Revenge of the Vikings — Iceland Will Create Its Own Money … Iceland is taking the money back from the clutches of the private fractional reserve lending cartel.  It’s happened before in history, and with great success, but it has also prompted a violent backlash from the elites …  – 21st Century Wire

Usually we comment on the elite propaganda of mainstream media reports, but we’ve always made an exception for “public money.”

That’s because we tend to believe it’s an elite meme – a fallback for the same people who invented the current central banking economy. So long as they can keep money controlled by a central authority, they can take over the monetary facility once more, sooner or later. It doesn’t matter who runs the monopoly central bank so long as one exists.

Nonetheless, on a regular basis we get informed that the problem with modern money is that it is controlled by a private “cartel.”

If the “government” itself controlled money, then economic conditions would be far more tolerable, we learn wearily over and over again.

This article, excepted above, makes some of the same arguments, though this time the issue is not hypothetical as Iceland is considering a form of “public money.”

More:

Agence France Presse reports: Iceland’s government is considering a revolutionary monetary proposal – removing the power of commercial banks to create money and handing it to the central bank. The proposal [was contained] in a report written by a lawmaker … Frosti Sigurjonsson.

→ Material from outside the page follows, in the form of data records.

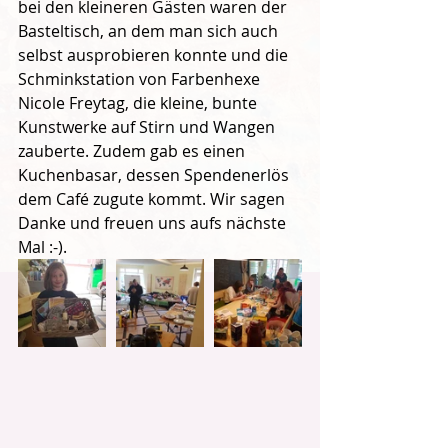
bei den kleineren Gästen waren der 
Basteltisch, an dem man sich auch 
selbst ausprobieren konnte und die 
Schminkstation von Farbenhexe 
Nicole Freytag, die kleine, bunte 
Kunstwerke auf Stirn und Wangen 
zauberte. Zudem gab es einen 
Kuchenbasar, dessen Spendenerlös 
dem Café zugute kommt. Wir sagen 
Danke und freuen uns aufs nächste 
Mal :-).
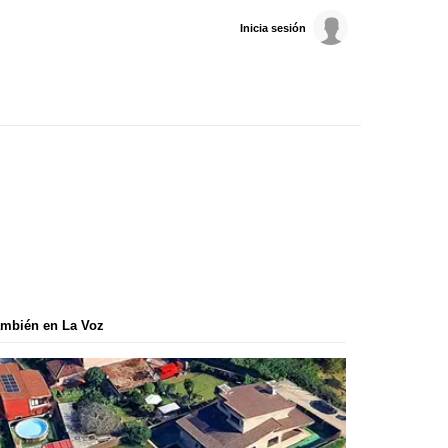
Inicia sesión
mbién en La Voz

The article goes on to make all the predictable arguments about “private”  central banking (which is actually anything but private). We learn predictably that it’s necessary for the government to take over money production and (presumably) issue it out without debt.

What would happen if this wonderful occurrence took place? The article fills us in:

If accepted in the Iceland parliament, the plan would change the game in a very radical way.  It would be successful too, because there is no bigger scourge on our economies than commercial banks creating money and then securitizing and selling off the loans they just created the money (credit) with.

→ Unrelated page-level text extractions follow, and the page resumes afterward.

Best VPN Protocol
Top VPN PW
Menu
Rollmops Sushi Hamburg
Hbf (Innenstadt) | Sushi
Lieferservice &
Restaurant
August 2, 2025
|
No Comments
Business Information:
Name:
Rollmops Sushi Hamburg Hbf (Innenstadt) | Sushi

Say what? It’s true that commercial banks create money, but the central bank ultimately controls the “price” and volume of credit available. Theoretically, a modern central bank could entirely choke off a country’s money supply by sending interest rates sky-high. Paul Volcker did something like that in the early 1980s.

In fact, as we’ve seen with quantitative easing, central banks can arrogate powers to themselves that we’re not even aware of. An example would be negative interest rates, also being imposed by central banks.

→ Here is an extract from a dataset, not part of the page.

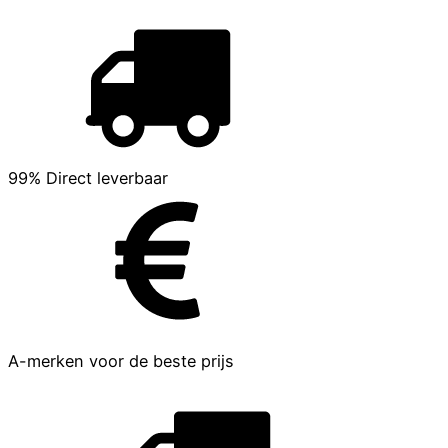
99% Direct leverbaar
A-merken voor de beste prijs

To imply somehow that the “biggest economic scourge” is credit creation by commercial banks is simply untrue. The biggest economic scourge is the virtually unlimited monetary power of central banks.

Get rid of commercial banking and nothing would happen to the world’s current disastrous state. Over time, business cycles would reignite as destructively as ever. Get rid of monopoly central banks and everything would change.

Central banks sit at the heart of credit expansion because they provide society’s seed money. Modern, monopoly central banks have an arsenal of monetary and credit weapons second-to-none.

Iceland’s “reform” sounds strange to us until one considers that it is basically being produced by the government. Presumably, that’s why under this plan, Parliament would have the final say regarding the volume and price of “money.”

These sorts of suggestions are terribly sad. They confuse people about what is money and how society can best be organized to use it.

In fact, money is very simple as Murray Rothbard showed us. It’s like anything else, a competitive commodity. Gold and silver won the competition over thousands of years.

If government and well-meaning monetary planners would just step out of the way, Western economies would surely revert to the use of gold and silver in a short period of time.

Business cycles would diminish because the market itself would operate to damp an over-abundance of credit. In fact, savers would experience a gentle deflation over time, as gold-based money tends to appreciate in value relative to technology.

Conclusion: Don’t be fooled by the kind of rhetoric we’ve just examined. The problem isn’t public banking or private banking. The problem is simply that the modern central bank has a monopoly on printing money. Get rid of the monopoly and society would prosper as it has before.